Assignment 1 deals with handling and management of one single time series. Assignment 2 extends this task for several time series of biophysical water quality state variables towards data mining/analysis. Objective of the 2nd assignment is to explore this data set using data mining/analysis methods with R and or Python scripts.

Data Files

This assignment provides time series files from one measurement station at a river in the state of Brandenburg. The data files contain raw data with gaps and irrigularities. Please have a look in the file readme.txt for the biophysical state variables and their units.

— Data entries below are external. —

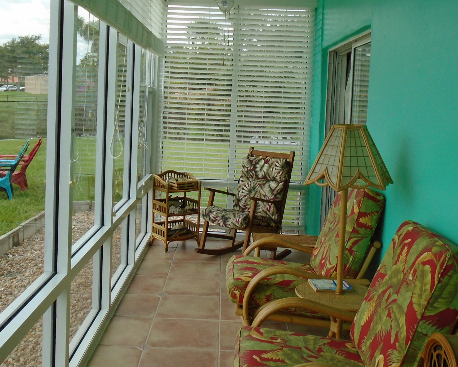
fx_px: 542
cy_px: 130
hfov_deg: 45.8
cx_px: 219
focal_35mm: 40
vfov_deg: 37.0
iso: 100
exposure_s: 1/160
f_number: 3.2
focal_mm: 4.6
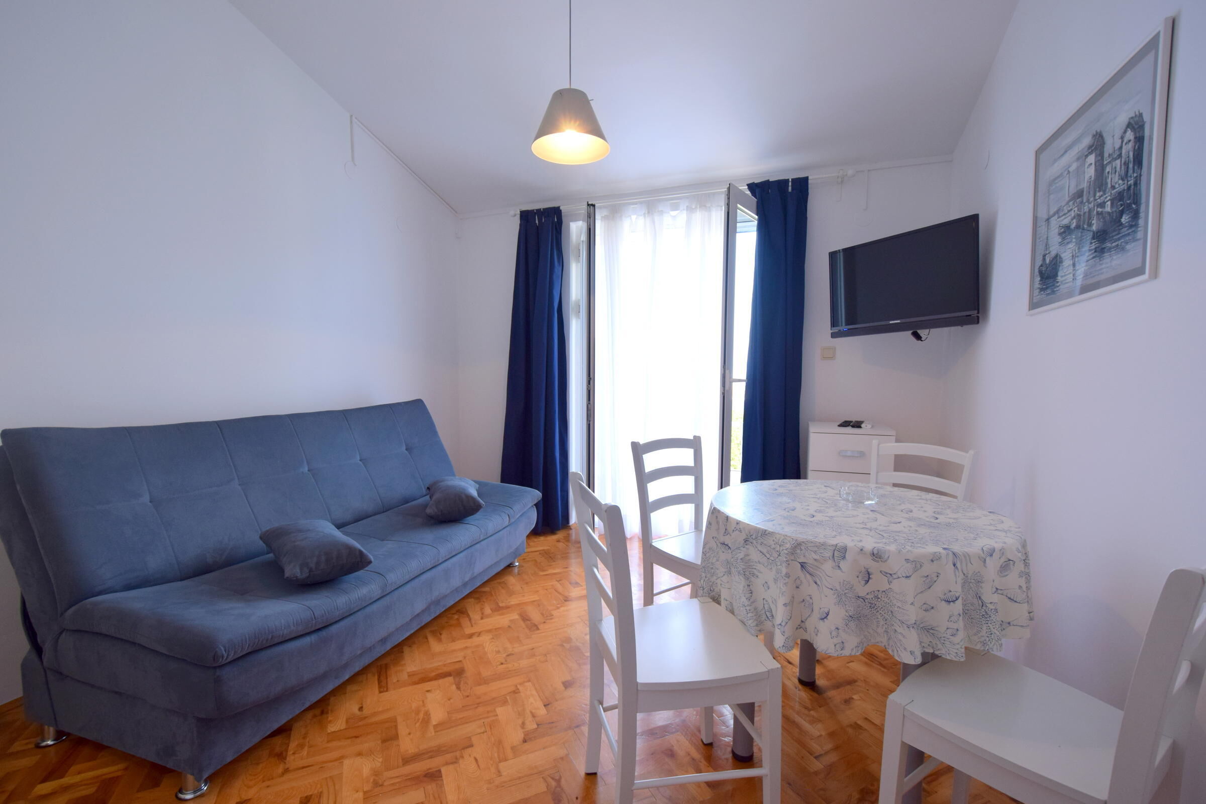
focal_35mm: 15
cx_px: 603
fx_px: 502
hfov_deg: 100.4
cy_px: 402
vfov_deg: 77.3
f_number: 5
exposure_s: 1/100
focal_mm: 10
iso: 400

Variable Unit 1996-2001 2000-2020
chlorophyll-a total [mirco g/l] ce.txt ce_2000_2020.txt
conductivity [micro s] lf.txt lf_2000_2020.txt
oxygen content [mg/l] o2.txt o2_2000_2020.txt
oxygen saturation [%] ot.txt
pH-value   ph.txt ph_2000_2020.txt
global radiation [W/m] st.txt
air temperature [C] tl.txt tl_2000_2020.txt
turbidity [%] tr.txt tr_2000_2020.txt
water temperature [C] tw.txt tw_2000_2020.txt
uv absorption 254nm [%] uv.txt uv_2000_2020.txt


The time series data are 10 min values for the time period 1.1.1996-31.12.2001 (6 years) and hourly values for the time period 1.1.2000 - 31.12.2020 (20 years).

Assignment Targets - R/Python Script

Target of the 2nd assignment is to write R/Python scripts to analyse the given data sets to explore knowledge and understanding of the relationship between the different biophysical state variables based on the data given for six years.

Please start with data pre-processing steps to harmonize the data for a deeper analysis. Examples are metadata values, gap identification and filling as well as scaling towards time series with larger time steps than 10 min and aggregation.

Try to analyse the data towards relationships between the different biophysical state variables on different time scales (daily, seasonal, annual ... changes and trends). Explore the data with different analysis and mining methods, examples will be given in the lectures.

Assignment Report

Please write a suitable assignment report about your analysis / mining activities including the successful and non-successful steps and conclude with your findings. The report should include the results by numbers/tables as well as suitable diagrams/plots. Add the written and applied R/Python scripts and details of the results in the appendix.